In response, the Special Committee argued that it was entitled to the privileged communications because under Delaware law the board has ultimate authority to manage the company, and a corporation cannot deny a director access to legal advice furnished during the director’s tenure. The Special Committee also argued that it was not “adverse” to the company and should instead be treated as a “joint client” when legal advice is rendered to the company.
The Court’s Decision
The Court of Chancery found that the Special Committee was entitled to the company’s privileged communications and the depositions sought. The starting point for Chancellor Bouchard’s analysis was the “fundamental principle” of Delaware law that directors of a corporation are generally entitled to share in legal advice the corporation receives. Because the board of directors — not management — is responsible for overseeing the affairs of a Delaware corporation, board members should be treated as a “joint client” when legal advice is rendered to the corporation through one of its directors or officers. In claiming the right to shield privileged company information from the entire board, in the Chancellor’s view, management “turns these bedrock principles of Delaware law on their head.”

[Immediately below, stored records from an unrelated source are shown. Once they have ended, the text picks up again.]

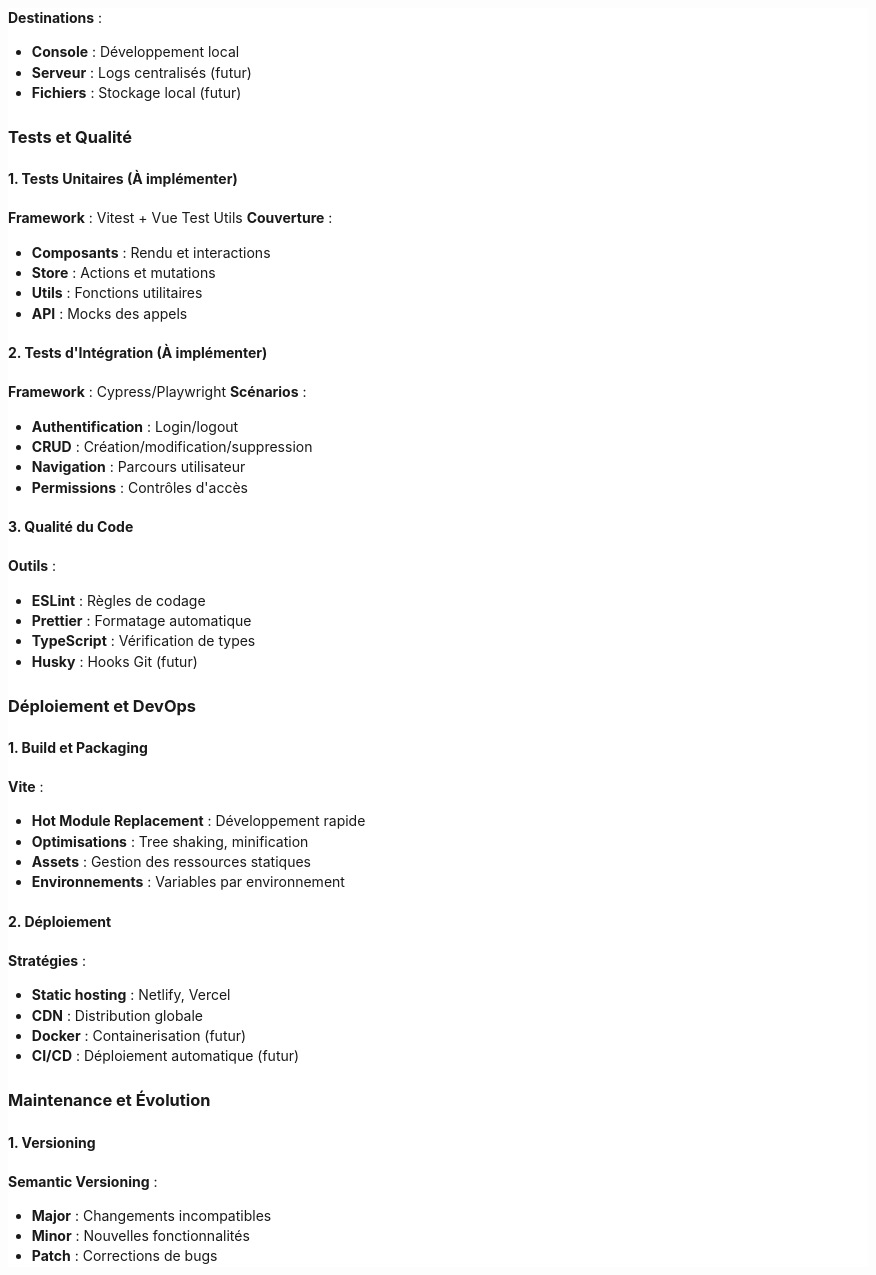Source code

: **Destinations** :
- **Console** : Développement local
- **Serveur** : Logs centralisés (futur)
- **Fichiers** : Stockage local (futur)

### Tests et Qualité

#### 1. Tests Unitaires (À implémenter)
**Framework** : Vitest + Vue Test Utils
**Couverture** :
- **Composants** : Rendu et interactions
- **Store** : Actions et mutations
- **Utils** : Fonctions utilitaires
- **API** : Mocks des appels

#### 2. Tests d'Intégration (À implémenter)
**Framework** : Cypress/Playwright
**Scénarios** :
- **Authentification** : Login/logout
- **CRUD** : Création/modification/suppression
- **Navigation** : Parcours utilisateur
- **Permissions** : Contrôles d'accès

#### 3. Qualité du Code
**Outils** :
- **ESLint** : Règles de codage
- **Prettier** : Formatage automatique
- **TypeScript** : Vérification de types
- **Husky** : Hooks Git (futur)

### Déploiement et DevOps

#### 1. Build et Packaging
**Vite** :
- **Hot Module Replacement** : Développement rapide
- **Optimisations** : Tree shaking, minification
- **Assets** : Gestion des ressources statiques
- **Environnements** : Variables par environnement

#### 2. Déploiement
**Stratégies** :
- **Static hosting** : Netlify, Vercel
- **CDN** : Distribution globale
- **Docker** : Containerisation (futur)
- **CI/CD** : Déploiement automatique (futur)

### Maintenance et Évolution

#### 1. Versioning
**Semantic Versioning** :
- **Major** : Changements incompatibles
- **Minor** : Nouvelles fonctionnalités
- **Patch** : Corrections de bugs
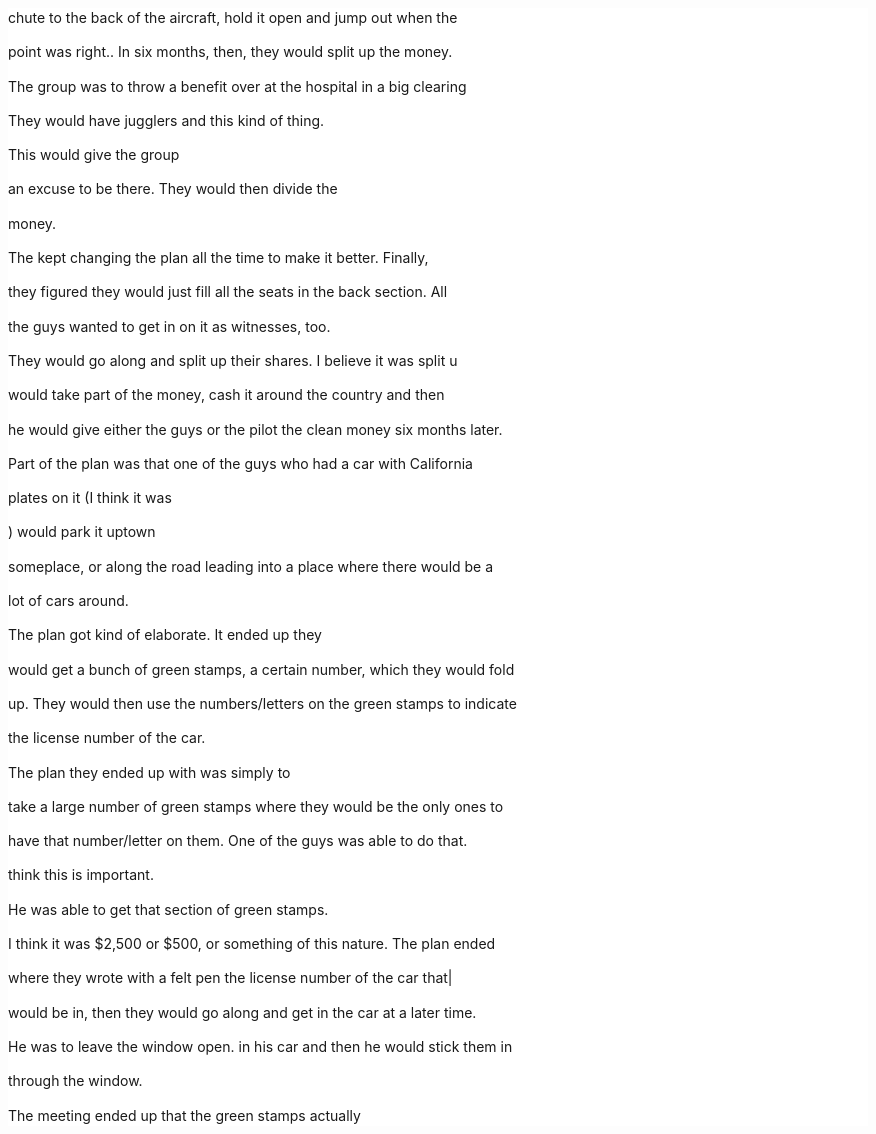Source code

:chute to the back of the aircraft, hold it open and jump out when the

point was right.. In six months, then, they would split up the money.

The group was to throw a benefit over at the hospital in a big clearing

They would have jugglers and this kind of thing.

This would give the group

an excuse to be there. They would then divide the

money.

The kept changing the plan all the time to make it better. Finally,

they figured they would just fill all the seats in the back section. All

the guys wanted to get in on it as witnesses, too.

They would go along and split up their shares. I believe it was split u

would take part of the money, cash it around the country and then

he would give either the guys or the pilot the clean money six months later.

Part of the plan was that one of the guys who had a car with California

plates on it (I think it was

) would park it uptown

someplace, or along the road leading into a place where there would be a

lot of cars around.

The plan got kind of elaborate. It ended up they

would get a bunch of green stamps, a certain number, which they would fold

up. They would then use the numbers/letters on the green stamps to indicate

the license number of the car.

The plan they ended up with was simply to

take a large number of green stamps where they would be the only ones to

have that number/letter on them. One of the guys was able to do that.

think this is important.

He was able to get that section of green stamps.

I think it was $2,500 or $500, or something of this nature. The plan ended

where they wrote with a felt pen the license number of the car that|

would be in, then they would go along and get in the car at a later time.

He was to leave the window open. in his car and then he would stick them in

through the window.

The meeting ended up that the green stamps actually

Chancellor Bouchard relied heavily on the 2013 Delaware Court of Chancery opinion in Kalisman v. Friedman, 2013 WL 1668205 (Del. Ch. Apr. 17, 2013), in which the court found that a dissident director was entitled to privileged company information. The Chancellor noted important limitations on a director’s right of access:
- Special Committee: A board can create a special committee that excludes certain directors, so long as that is done “openly and with the knowledge of” the excluded directors. A special committee is free to retain separate counsel, and its communications with counsel will, to the extent necessary for the committee’s work, remain privileged relative to the excluded directors. Accordingly, the WeWork Special Committee did not seek communications between the New Committee and its separate counsel.
- Adversity: The board or committee may withhold privileged information where adversity exists between the director and the corporation “such that the director could no longer have a reasonable expectation that he was a client of the board’s counsel.” In withholding the privileged information, WeWork’s management asserted that the Special Committee was “adverse” to the company.
The court found that the “adversity” limitation identified in Kalisman was inapplicable because the WeWork board did not make the decision to withhold the privileged communications from the Special Committee. Rather, management made that decision. Moreover, management’s assertion that the Special Committee was adverse to the company was “far from clear.” The dispute was between the Special Committee and SoftBank, not between the Special Committee and the company. As to management’s fear that disclosing the privileged communications would chill free and open communication between management and its counsel, under Delaware law “these concerns must give way to the ultimate authority of the board of directors.”
The WeWork decision raises important considerations for corporate boards, management and corporate counsel. The discovery dispute highlights the significance of the joint client relationship between board members and company counsel and the need to navigate carefully these thorny and often hotly contested privilege issues.